Task: Please list all lines of the material below in which the string "APERTURE" occurs.

##############################

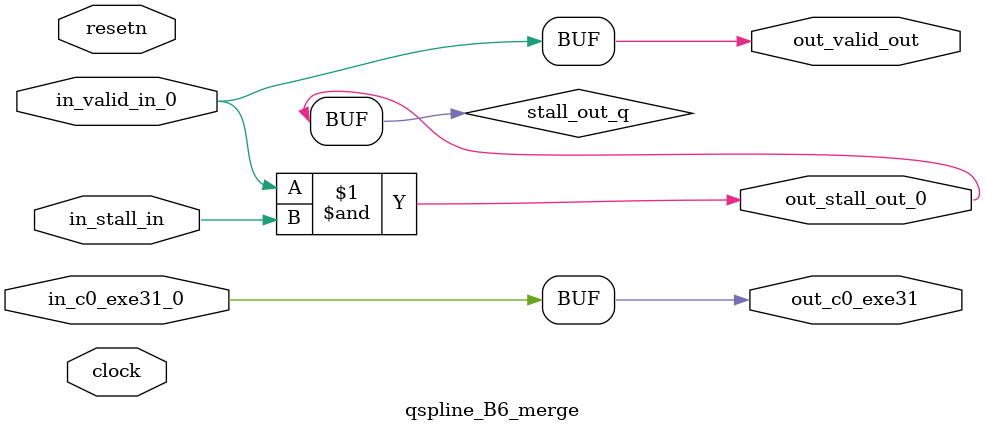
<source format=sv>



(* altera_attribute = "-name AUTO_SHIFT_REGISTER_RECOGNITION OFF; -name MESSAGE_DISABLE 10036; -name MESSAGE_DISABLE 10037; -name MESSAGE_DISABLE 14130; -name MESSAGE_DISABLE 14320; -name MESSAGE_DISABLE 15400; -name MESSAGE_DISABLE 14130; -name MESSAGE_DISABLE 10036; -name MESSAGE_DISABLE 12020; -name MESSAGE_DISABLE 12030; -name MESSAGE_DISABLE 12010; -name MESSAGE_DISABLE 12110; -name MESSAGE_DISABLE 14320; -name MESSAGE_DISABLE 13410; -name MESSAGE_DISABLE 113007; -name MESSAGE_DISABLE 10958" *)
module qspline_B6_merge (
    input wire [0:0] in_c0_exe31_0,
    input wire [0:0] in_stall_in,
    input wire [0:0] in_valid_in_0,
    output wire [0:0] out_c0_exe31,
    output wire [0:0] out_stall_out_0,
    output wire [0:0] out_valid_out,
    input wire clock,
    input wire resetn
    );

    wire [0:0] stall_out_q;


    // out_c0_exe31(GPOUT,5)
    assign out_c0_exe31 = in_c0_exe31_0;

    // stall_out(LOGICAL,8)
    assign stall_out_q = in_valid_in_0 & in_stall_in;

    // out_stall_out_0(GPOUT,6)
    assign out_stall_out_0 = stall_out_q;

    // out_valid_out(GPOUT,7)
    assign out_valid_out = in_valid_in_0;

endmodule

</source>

##############################

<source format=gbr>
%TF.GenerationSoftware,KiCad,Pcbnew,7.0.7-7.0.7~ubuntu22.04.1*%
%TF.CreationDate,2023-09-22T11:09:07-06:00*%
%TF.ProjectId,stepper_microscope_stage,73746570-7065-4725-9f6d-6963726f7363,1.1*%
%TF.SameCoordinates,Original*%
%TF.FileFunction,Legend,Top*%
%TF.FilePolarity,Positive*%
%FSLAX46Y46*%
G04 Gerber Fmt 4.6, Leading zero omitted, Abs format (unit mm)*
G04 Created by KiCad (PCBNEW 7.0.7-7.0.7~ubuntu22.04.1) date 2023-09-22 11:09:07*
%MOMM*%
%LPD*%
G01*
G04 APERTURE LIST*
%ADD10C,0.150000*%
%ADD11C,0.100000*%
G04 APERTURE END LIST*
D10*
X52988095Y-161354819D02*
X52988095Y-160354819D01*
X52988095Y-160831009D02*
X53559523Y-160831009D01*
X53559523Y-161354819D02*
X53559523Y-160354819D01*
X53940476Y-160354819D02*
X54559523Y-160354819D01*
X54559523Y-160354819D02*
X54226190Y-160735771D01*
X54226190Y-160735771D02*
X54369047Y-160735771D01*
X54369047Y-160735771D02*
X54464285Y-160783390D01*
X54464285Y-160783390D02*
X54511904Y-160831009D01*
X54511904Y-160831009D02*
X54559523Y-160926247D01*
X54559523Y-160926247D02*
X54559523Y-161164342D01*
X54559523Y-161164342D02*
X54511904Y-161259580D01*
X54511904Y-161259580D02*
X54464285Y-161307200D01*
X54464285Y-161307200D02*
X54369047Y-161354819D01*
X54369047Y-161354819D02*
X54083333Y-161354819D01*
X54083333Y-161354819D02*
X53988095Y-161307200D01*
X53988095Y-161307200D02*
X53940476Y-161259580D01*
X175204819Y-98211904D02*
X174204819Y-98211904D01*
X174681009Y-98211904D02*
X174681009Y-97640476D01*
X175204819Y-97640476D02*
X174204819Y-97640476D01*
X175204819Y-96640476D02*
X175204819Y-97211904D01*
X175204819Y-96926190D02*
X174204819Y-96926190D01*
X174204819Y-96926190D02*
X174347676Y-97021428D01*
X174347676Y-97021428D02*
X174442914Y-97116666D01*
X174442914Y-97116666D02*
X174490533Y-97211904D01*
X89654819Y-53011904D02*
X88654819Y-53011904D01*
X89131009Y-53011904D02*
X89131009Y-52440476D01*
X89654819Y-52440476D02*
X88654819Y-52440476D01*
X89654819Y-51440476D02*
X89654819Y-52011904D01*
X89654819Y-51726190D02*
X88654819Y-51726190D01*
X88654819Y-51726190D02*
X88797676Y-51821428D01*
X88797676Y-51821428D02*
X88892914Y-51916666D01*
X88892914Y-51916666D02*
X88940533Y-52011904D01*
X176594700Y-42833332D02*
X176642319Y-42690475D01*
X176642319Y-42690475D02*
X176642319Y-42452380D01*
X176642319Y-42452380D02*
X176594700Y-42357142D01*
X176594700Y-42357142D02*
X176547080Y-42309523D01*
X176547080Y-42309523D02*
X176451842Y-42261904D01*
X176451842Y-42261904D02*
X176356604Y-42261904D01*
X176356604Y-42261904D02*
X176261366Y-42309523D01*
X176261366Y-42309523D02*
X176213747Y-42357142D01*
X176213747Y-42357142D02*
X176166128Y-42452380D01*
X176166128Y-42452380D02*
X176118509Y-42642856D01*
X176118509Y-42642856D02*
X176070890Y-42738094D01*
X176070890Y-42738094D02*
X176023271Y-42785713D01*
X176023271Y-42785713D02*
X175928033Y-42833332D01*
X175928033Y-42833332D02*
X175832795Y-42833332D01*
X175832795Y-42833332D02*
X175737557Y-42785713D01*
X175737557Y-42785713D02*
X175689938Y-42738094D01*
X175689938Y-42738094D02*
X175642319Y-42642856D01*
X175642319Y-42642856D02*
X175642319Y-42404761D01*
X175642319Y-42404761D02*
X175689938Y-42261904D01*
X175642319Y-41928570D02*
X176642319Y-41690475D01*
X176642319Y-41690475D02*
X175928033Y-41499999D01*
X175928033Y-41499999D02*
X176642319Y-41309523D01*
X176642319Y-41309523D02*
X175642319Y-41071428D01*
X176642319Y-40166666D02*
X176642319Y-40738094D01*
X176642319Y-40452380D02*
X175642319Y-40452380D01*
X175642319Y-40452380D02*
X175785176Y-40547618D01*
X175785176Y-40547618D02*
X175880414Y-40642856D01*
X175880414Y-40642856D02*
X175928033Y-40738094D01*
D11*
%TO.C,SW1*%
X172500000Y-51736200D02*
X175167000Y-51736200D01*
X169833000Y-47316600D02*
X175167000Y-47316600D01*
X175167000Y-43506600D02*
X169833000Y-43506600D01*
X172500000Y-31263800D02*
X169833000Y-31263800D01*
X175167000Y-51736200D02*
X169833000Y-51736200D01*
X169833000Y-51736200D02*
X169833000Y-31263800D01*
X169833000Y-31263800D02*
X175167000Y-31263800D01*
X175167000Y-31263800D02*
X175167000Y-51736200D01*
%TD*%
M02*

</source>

##############################

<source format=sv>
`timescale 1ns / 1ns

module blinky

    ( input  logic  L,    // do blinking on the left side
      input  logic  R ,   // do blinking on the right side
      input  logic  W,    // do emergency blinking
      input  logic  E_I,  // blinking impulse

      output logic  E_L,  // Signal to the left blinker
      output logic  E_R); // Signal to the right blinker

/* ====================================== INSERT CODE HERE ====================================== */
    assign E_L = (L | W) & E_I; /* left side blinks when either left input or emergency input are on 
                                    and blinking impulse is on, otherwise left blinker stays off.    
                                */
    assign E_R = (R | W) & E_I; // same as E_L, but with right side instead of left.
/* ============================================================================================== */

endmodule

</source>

##############################

Response to this exercise:
G04 APERTURE LIST*
G04 APERTURE END LIST*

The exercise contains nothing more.